-- Begin Data listing --

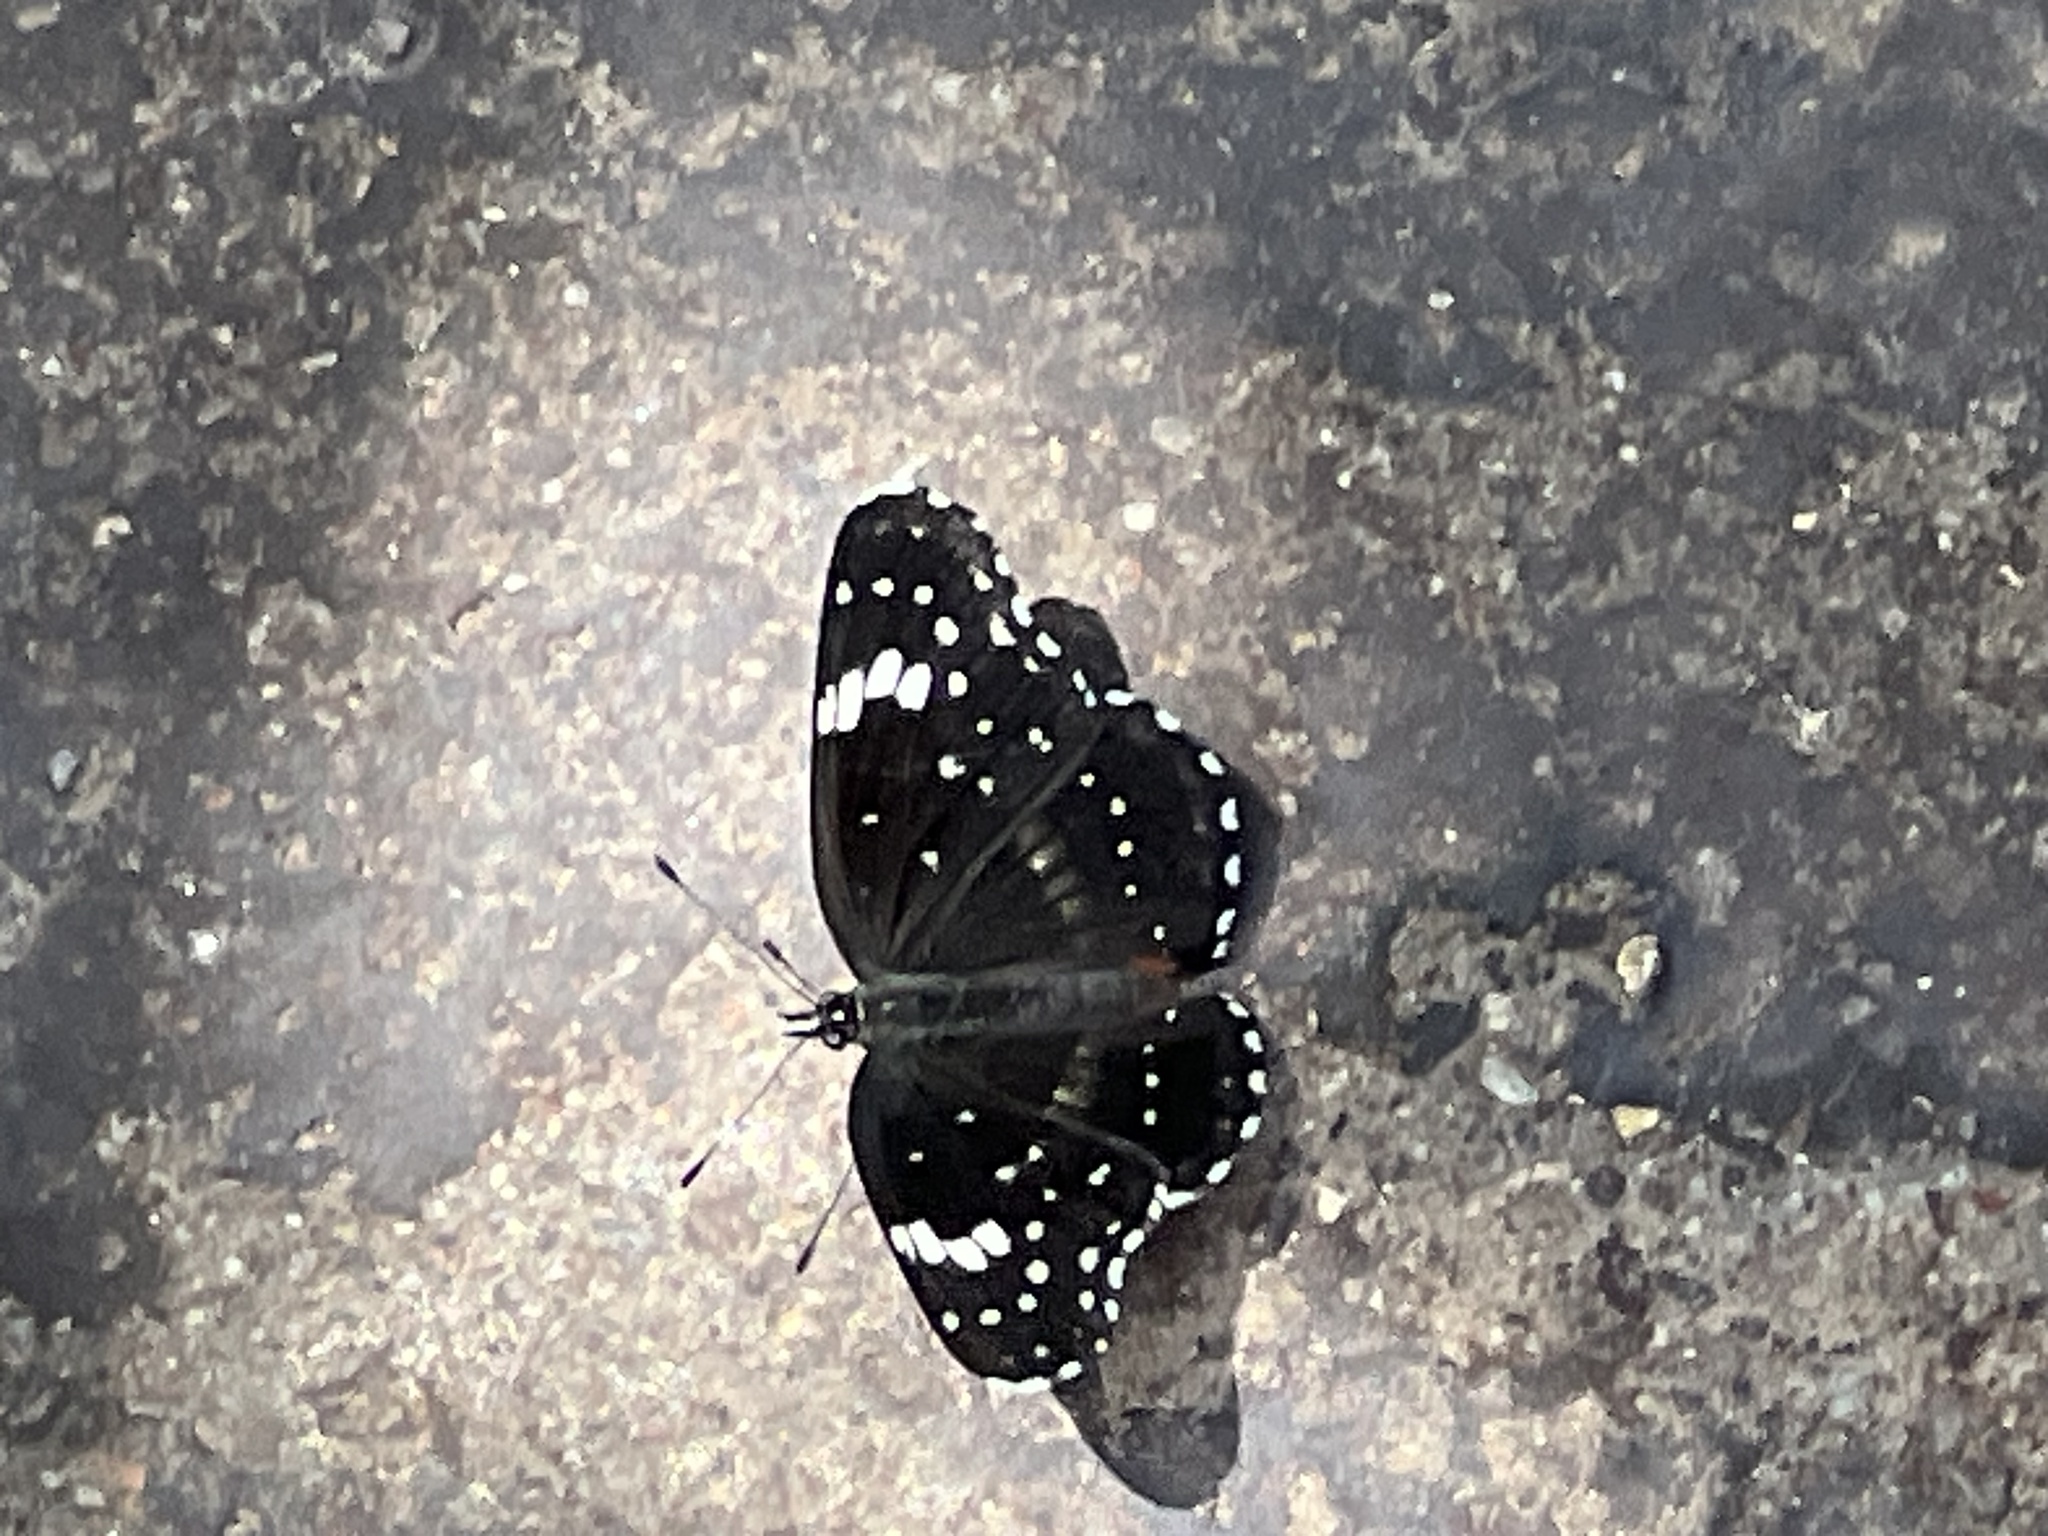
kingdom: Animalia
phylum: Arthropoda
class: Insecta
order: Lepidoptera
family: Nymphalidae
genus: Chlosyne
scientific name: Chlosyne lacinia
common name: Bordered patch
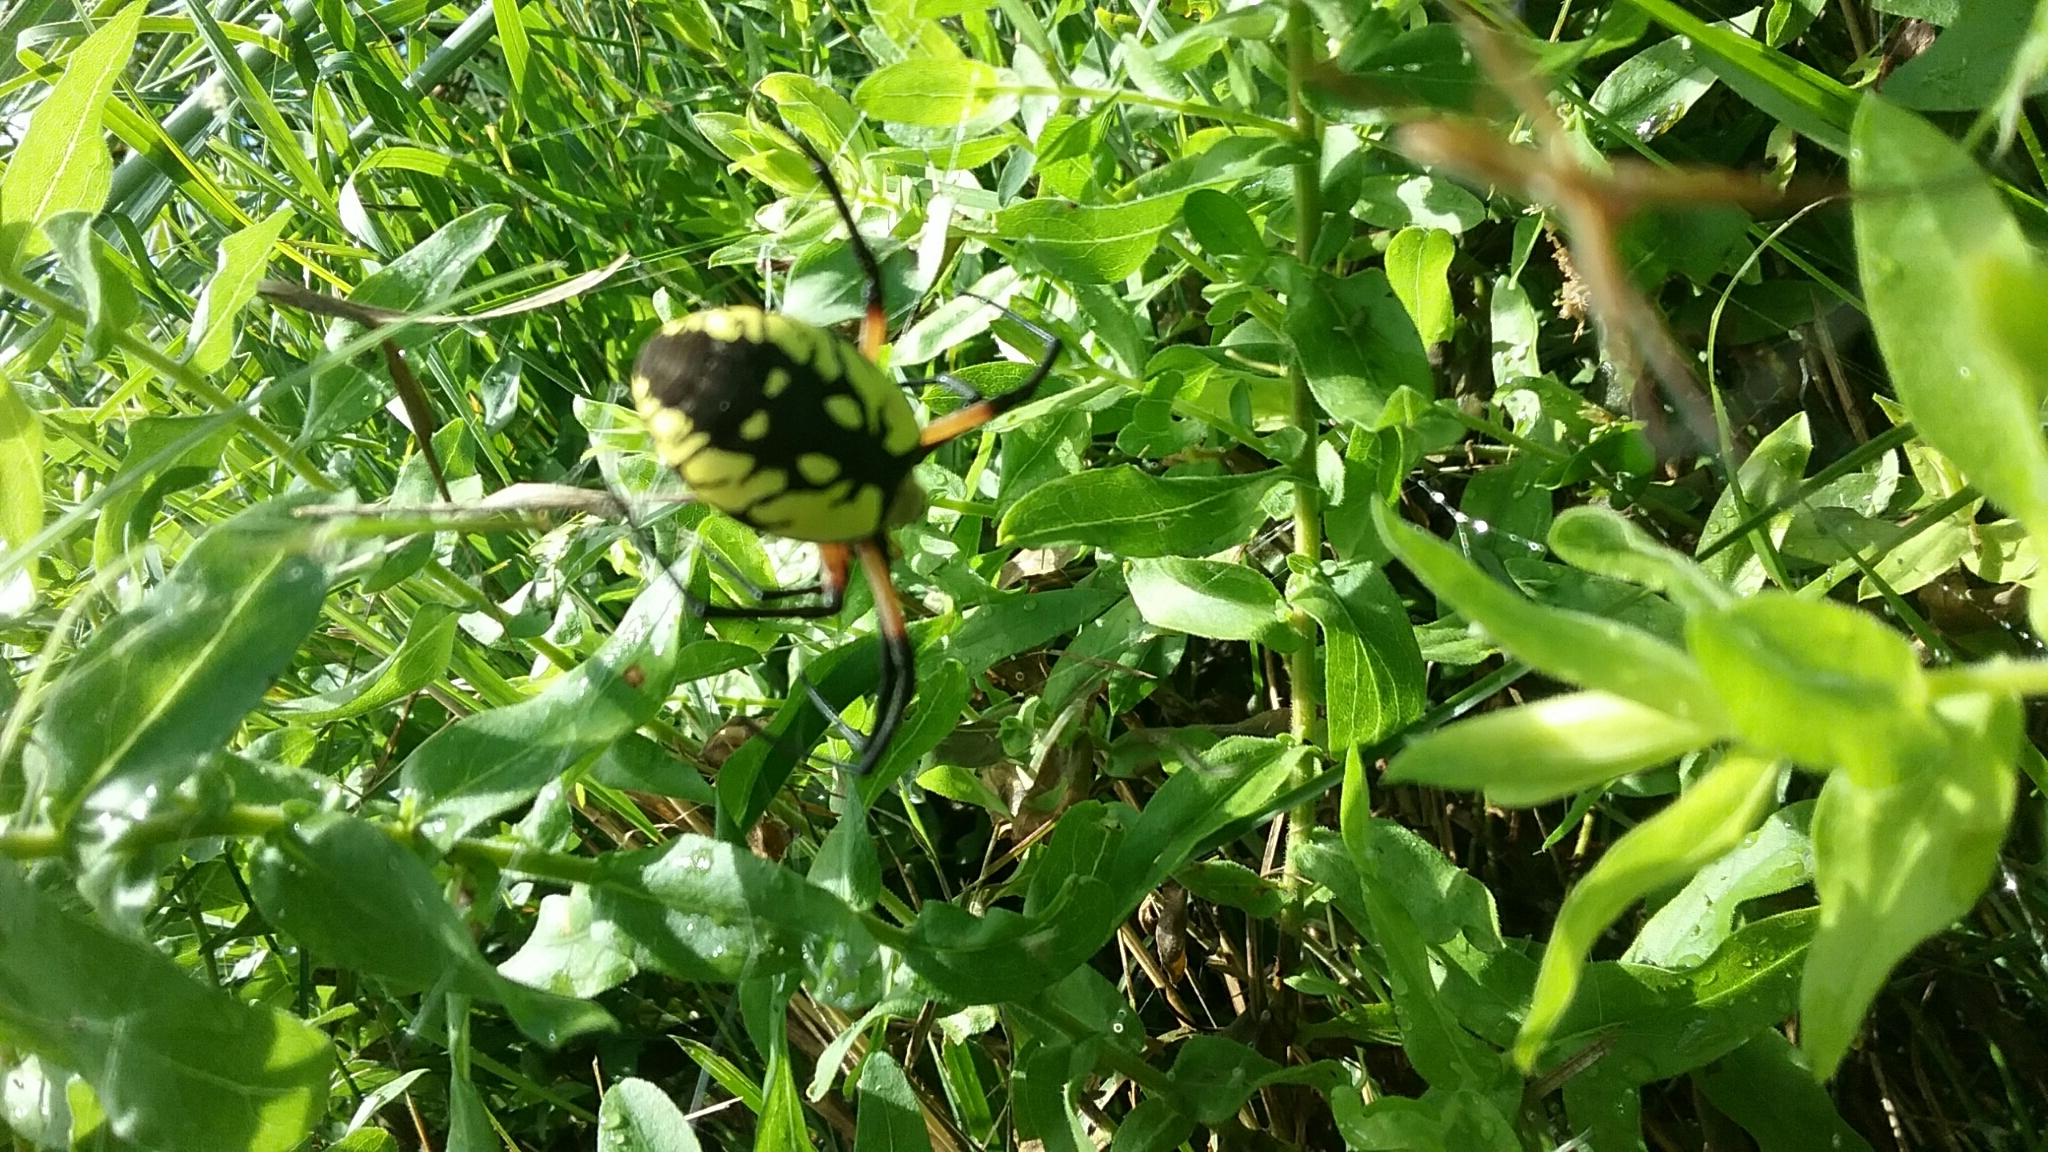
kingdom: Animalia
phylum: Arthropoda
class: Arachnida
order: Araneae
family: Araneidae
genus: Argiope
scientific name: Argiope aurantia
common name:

-- End Data listing --

◆ **Instructions for the task**:
Write out every line of the items above word for word, omitting the pictures.

◆ **The output**:
kingdom: Animalia
phylum: Arthropoda
class: Insecta
order: Lepidoptera
family: Nymphalidae
genus: Chlosyne
scientific name: Chlosyne lacinia
common name: Bordered patch
kingdom: Animalia
phylum: Arthropoda
class: Arachnida
order: Araneae
family: Araneidae
genus: Argiope
scientific name: Argiope aurantia
common name:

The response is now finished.